La genèse d'un repositionnement réussi
"Fatigué de souffrir sur chaque transition", Pocognoli a acté le glissement du Genevois du milieu vers l'arrière. Un levier qu'il a finalement actionné deux matchs plus tard, face à la Juventus (0-0). "Que ce soit à quatre ou à trois derrière, on avait toujours cette difficulté à couvrir l'espace dans notre dos", développe Pocognoli. "Ça me semblait un choix logique et 'Zak' a un grand futur à ce poste."
L'entraîneur souligne les qualités rares de son capitaine : "Trouver un défenseur central dans une défense à trois qui défende vers l'avant et vers l'arrière, avec la capacité de s'infiltrer avec le ballon, ce n'est pas facile. Avec le fait qu'on veuille presser haut, il faut quelqu'un de courageux."
Une complémentarité défensive efficace
Depuis ce changement, le capitaine a joué onze des treize derniers matchs de son club en charnière. Il ne l'a quittée que face à Nantes (3-1, 13 février) et lors du barrage aller de Ligue des champions contre Paris (2-3, 17 février). Pocognoli a précisé que Christian Mawissa aurait prochainement son mot à dire dans la défense à trois, mais il n'y a pas de raison de changer vu les résultats actuels.
"Ça marche aussi bien parce que notre trio défensif est très complémentaire", décrit Pocognoli. "Sans Mawissa (qui a été blessé), 'Zak' a comblé notre déficit de vitesse. Wout nous apporte de la voix, sa qualité avec le ballon et un bon jeu de tête. Thilo est un complément de toutes ces qualités."
L'état d'esprit d'un capitaine dévoué
La confiance de Zakaria irradie sur Kehrer et Faes, et ses prestations poussent à voir plus loin. Mais peut-il se fixer définitivement à ce poste, à bientôt 30 ans (il les aura en novembre) ? Lui qui ne le porte pas dans son cœur puisqu'il y fait "moins le jeu", concentré sur ses tâches défensives.
"Je ne sais pas si ça peut être ma position définitive, y compris en sélection", a-t-il glissé d'un sourire malicieux. "Si je ne pense qu'à moi, jouer à ce poste n'est pas facile, mais vu notre saison très très compliquée, je le fais volontiers. Je ne suis pas victime des choix du coach parce que je joue. Je suis un joueur d'équipe et si je peux l'aider à ce poste, on continue. Ce n'est pas ce que je pense qui compte. Je passe après l'équipe."
Adaptation en sélection nationale
Son sélectionneur Murat Yakin l'a utilisé dans le même secteur lors de la dernière trêve internationale. Il l'a également aligné latéral droit, ce qui "a été un peu compliqué" rigolait Zakaria mercredi. Un guide qui n'a pas rebondi sur la possibilité que sa trajectoire épouse celles de Laurent Blanc ou Matthias Sammer, autres milieux passés de l'entrejeu à la défense dans leur carrière.
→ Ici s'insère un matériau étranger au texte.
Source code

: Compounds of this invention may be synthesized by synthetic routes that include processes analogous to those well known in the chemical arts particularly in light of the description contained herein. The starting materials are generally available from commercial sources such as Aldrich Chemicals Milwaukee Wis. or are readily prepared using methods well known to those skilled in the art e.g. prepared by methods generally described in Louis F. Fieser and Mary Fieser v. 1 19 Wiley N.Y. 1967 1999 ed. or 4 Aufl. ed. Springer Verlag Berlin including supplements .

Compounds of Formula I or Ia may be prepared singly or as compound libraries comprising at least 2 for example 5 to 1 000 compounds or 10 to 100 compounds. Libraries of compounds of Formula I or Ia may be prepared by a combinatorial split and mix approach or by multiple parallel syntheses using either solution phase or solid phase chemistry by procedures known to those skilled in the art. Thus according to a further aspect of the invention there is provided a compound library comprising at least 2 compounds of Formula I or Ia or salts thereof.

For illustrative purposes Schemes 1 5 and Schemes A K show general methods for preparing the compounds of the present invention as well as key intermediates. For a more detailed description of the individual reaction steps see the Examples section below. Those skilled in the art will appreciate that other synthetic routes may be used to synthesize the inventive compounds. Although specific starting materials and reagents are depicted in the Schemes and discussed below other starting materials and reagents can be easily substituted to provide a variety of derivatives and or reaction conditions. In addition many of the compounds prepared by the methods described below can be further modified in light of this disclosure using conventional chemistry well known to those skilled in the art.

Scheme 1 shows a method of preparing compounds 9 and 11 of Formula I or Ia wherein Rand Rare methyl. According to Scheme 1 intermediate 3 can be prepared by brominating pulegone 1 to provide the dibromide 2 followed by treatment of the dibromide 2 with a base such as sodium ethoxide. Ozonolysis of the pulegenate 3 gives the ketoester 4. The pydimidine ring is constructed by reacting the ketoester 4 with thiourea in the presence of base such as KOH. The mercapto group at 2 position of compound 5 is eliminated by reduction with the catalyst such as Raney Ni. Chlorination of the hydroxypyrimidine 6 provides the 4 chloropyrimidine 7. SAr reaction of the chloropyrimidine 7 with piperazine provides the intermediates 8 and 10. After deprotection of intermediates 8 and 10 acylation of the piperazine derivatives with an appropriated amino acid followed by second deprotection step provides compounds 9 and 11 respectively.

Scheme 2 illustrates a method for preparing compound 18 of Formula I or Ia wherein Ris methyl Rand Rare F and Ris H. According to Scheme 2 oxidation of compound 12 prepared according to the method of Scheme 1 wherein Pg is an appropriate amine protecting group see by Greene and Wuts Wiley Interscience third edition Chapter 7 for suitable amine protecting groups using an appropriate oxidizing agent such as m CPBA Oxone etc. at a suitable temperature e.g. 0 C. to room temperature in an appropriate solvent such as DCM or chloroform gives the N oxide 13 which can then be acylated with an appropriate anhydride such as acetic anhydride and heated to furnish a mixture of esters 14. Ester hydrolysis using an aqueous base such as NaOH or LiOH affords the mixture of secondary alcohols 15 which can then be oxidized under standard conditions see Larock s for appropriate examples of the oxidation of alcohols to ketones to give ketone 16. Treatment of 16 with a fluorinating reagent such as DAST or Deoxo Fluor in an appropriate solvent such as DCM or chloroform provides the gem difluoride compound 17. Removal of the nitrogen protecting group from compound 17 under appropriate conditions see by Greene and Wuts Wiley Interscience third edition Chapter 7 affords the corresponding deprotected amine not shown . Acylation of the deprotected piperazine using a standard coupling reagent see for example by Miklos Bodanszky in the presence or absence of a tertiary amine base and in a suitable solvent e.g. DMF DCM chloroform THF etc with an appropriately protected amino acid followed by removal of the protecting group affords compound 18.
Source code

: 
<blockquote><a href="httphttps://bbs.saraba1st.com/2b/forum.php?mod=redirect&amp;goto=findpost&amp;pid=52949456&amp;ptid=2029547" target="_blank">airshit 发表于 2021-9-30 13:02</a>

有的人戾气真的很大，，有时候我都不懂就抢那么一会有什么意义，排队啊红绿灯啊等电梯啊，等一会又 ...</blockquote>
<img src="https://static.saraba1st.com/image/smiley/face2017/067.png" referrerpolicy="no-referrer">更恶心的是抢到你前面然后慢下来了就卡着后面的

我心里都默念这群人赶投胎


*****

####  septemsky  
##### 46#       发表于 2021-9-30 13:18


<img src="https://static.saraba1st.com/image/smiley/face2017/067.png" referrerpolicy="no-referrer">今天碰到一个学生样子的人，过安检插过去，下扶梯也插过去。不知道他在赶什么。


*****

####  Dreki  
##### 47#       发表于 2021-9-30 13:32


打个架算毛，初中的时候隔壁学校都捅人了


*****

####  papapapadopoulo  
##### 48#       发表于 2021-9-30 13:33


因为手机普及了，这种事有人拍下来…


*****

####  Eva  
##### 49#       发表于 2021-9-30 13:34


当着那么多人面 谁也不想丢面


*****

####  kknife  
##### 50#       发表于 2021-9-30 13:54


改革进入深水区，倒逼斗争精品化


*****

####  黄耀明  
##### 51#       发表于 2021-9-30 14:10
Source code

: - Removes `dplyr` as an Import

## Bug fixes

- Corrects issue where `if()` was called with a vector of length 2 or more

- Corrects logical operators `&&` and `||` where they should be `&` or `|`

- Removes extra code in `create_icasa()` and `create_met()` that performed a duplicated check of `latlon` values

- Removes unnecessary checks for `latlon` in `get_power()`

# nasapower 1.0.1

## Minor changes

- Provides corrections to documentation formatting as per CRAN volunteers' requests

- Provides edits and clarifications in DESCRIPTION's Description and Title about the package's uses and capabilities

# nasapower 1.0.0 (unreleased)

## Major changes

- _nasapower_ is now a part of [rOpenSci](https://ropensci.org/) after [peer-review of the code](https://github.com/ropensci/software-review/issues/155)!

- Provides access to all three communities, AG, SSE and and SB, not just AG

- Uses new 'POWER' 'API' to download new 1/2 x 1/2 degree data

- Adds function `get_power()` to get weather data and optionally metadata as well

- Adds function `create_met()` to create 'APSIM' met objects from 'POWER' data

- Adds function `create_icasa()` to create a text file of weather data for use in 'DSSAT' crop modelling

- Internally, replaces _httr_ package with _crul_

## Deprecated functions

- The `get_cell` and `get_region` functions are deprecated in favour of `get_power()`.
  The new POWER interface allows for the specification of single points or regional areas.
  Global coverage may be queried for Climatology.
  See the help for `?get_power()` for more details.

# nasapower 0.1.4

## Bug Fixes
Il s'est montré plus prolixe sur son but contre Nantes, le premier des deux qu'il a inscrits cette saison. Il l'avait fêté avec hargne. "Je n'avais pas encore marqué, dans une période compliquée et c'est pour ça que c'était fort", a dévoilé le Genevois. "J'aime être décisif et c'était un soulagement personnel."
L'énième coup de pouce d'un homme redevenu central dans les performances de l'AS Monaco, démontrant une fois de plus son importance capitale pour l'équipe monégasque dans cette fin de saison décisive.